Each of these functions takes the pre-cleaned query spectrum as input, along with the spectral library index built in Step 1, and returns the similarity score for each spectrum in the library, in the same order as the spectral library that was returned by the set_library_spectra function.

Warning

Remember, when using any of the four individual search functions, the peaks must be pre-processed by either the clean_spectrum_for_search or the clean_spectrum function. Failure to do so will result in an error.

Each search function accepts the following parameters:

  • precursor_mz: The precursor m/z of the query spectrum.

  • peaks: The peaks of the query spectrum.

  • ms1_tolerance_in_da: The mass tolerance to use for the precursor m/z in Da.

  • ms2_tolerance_in_da: The mass tolerance to use for the fragment ions in Da.

  • target: Specifies whether to run the similarity calculation on CPU or GPU. The default value is cpu.

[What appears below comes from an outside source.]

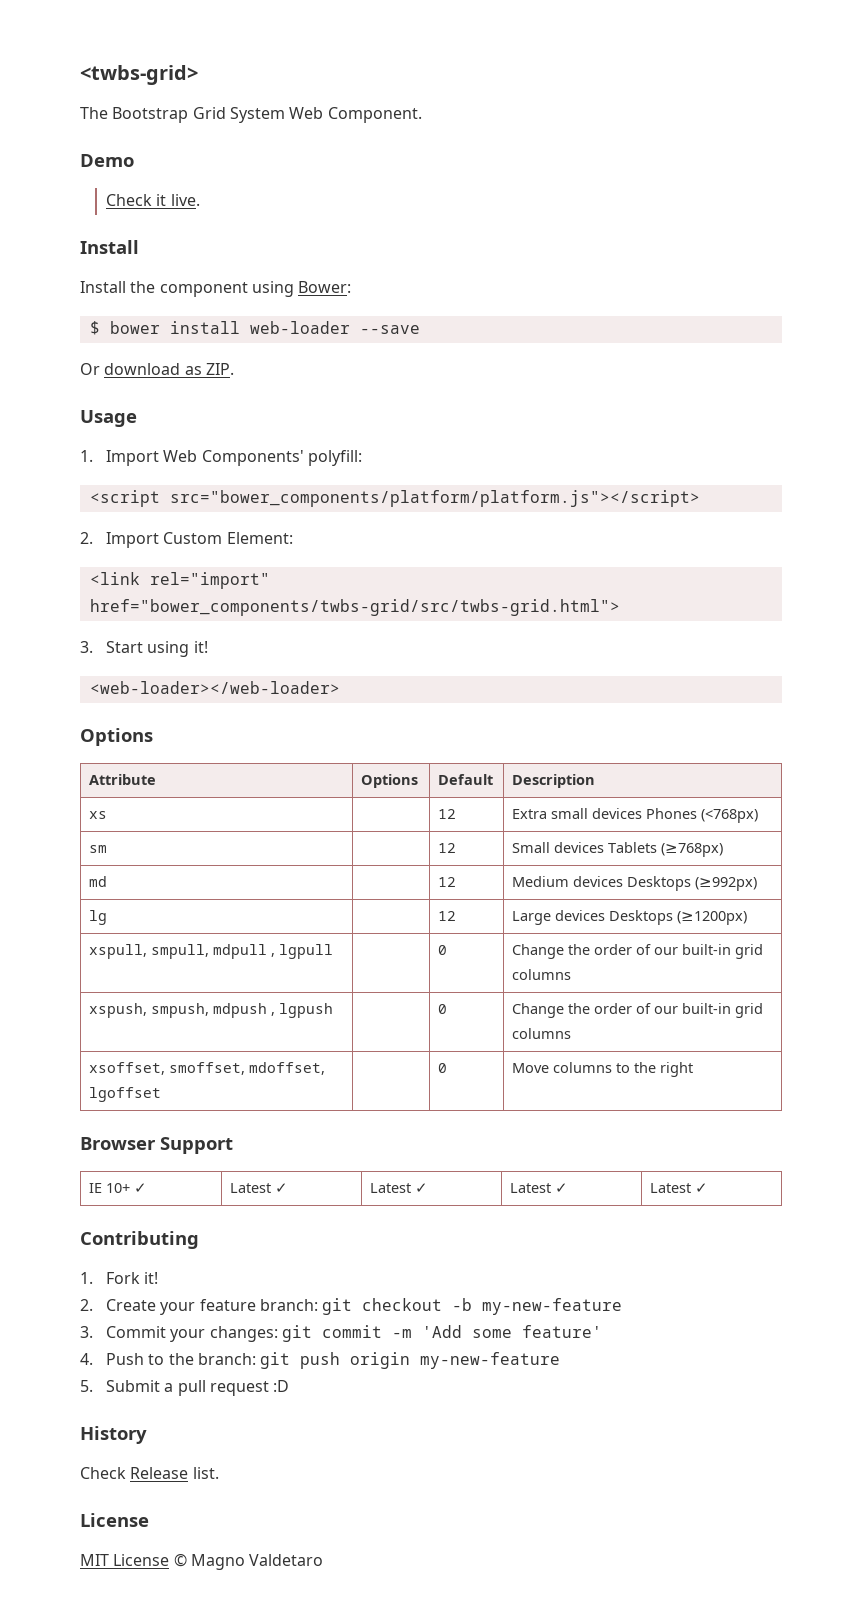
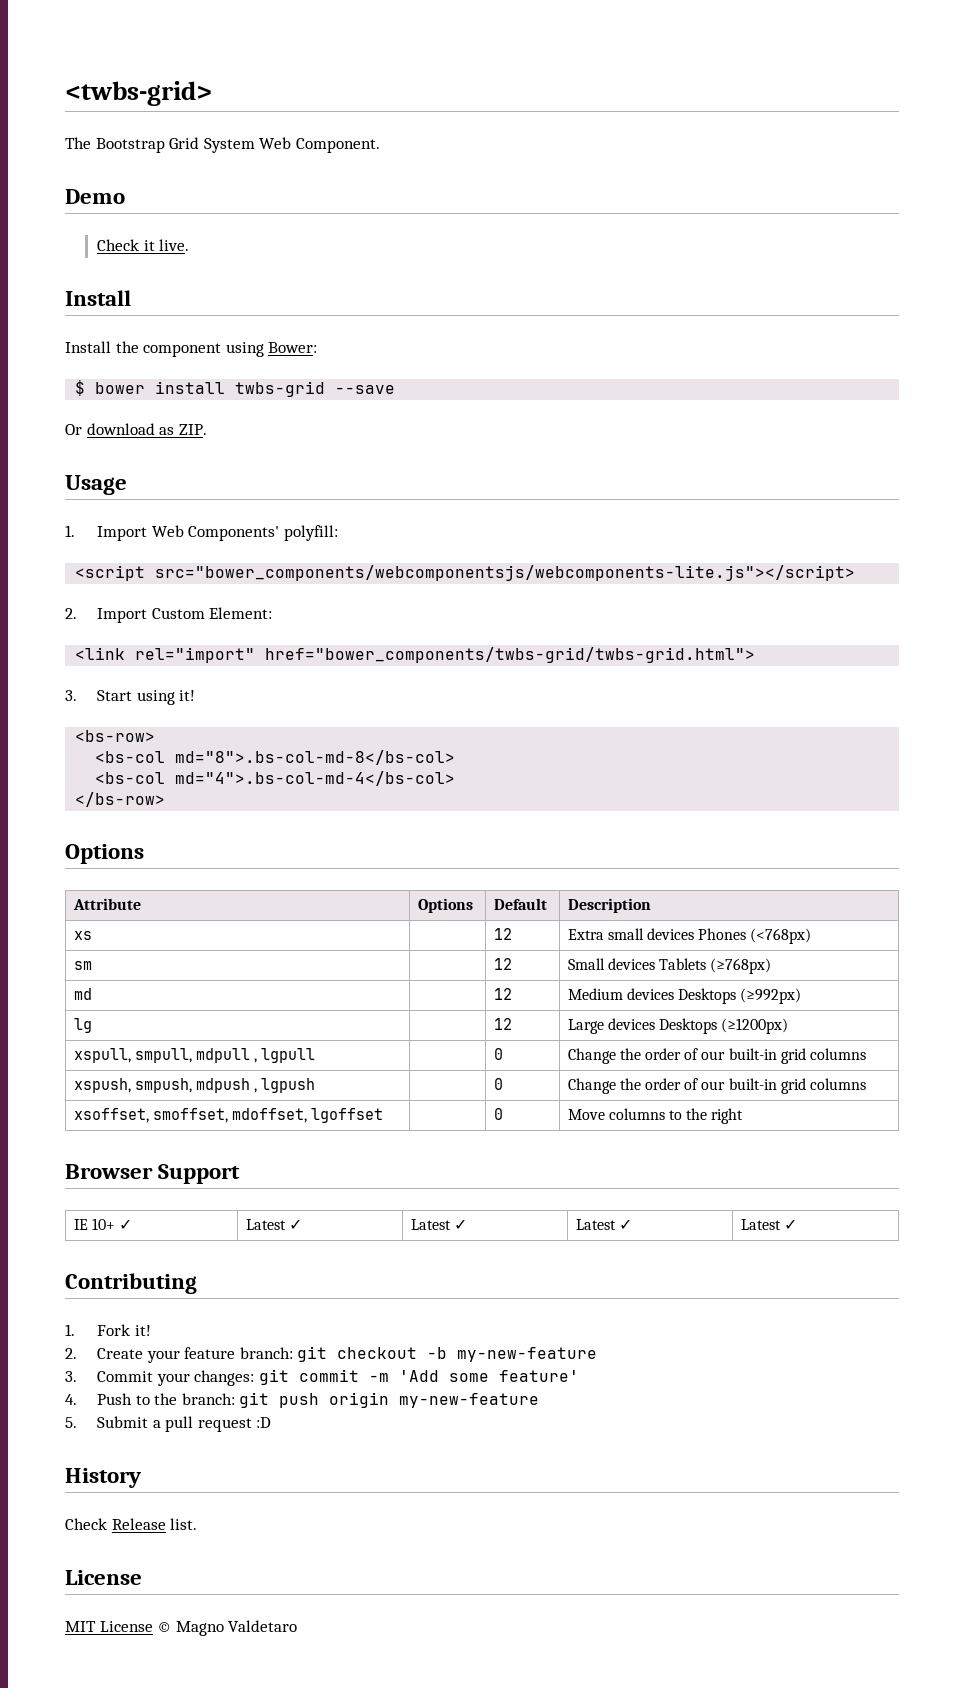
[249,321,350,334] web-loader -> [235,381,326,397] twbs-grid
[169,490,700,507] src="bower_components/platform/platform.js"></script> -> [155,565,856,581] src="bower_components/webcomponentsjs/webcomponents-lite.js"></script>
[89,599,620,616] href="bower_components/twbs-grid/src/twbs-grid.html"> -> [265,647,756,663] href="bower_components/twbs-grid/twbs-grid.html">
[89,681,340,694] <web-loader></web-loader> -> [75,730,156,742] [95,750,456,765] [95,771,456,786] [75,792,166,807] <bs-row> // <bs-col md="8">.bs-col-md-8</bs-col> // <bs-col md="4">.bs-col-md-4</bs-col> // </bs-row>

Here’s an example of how you can use these functions:

# Identity search
entropy_similarity = entropy_search.identity_search(
    precursor_mz = query_spectrum['precursor_mz'],
    peaks = query_spectrum['peaks'],
    ms1_tolerance_in_da = 0.01,
    ms2_tolerance_in_da = 0.02
)

# Open search
entropy_similarity = entropy_search.open_search(
    peaks = query_spectrum['peaks'],
    ms2_tolerance_in_da = 0.02
)

# Neutral loss search
entropy_similarity = entropy_search.neutral_loss_search(
    precursor_mz = query_spectrum['precursor_mz'],
    peaks = query_spectrum['peaks'],
    ms2_tolerance_in_da = 0.02
)

# Hybrid search
entropy_similarity = entropy_search.hybrid_search(
    precursor_mz = query_spectrum['precursor_mz'],
    peaks = query_spectrum['peaks'],
    ms2_tolerance_in_da = 0.02
)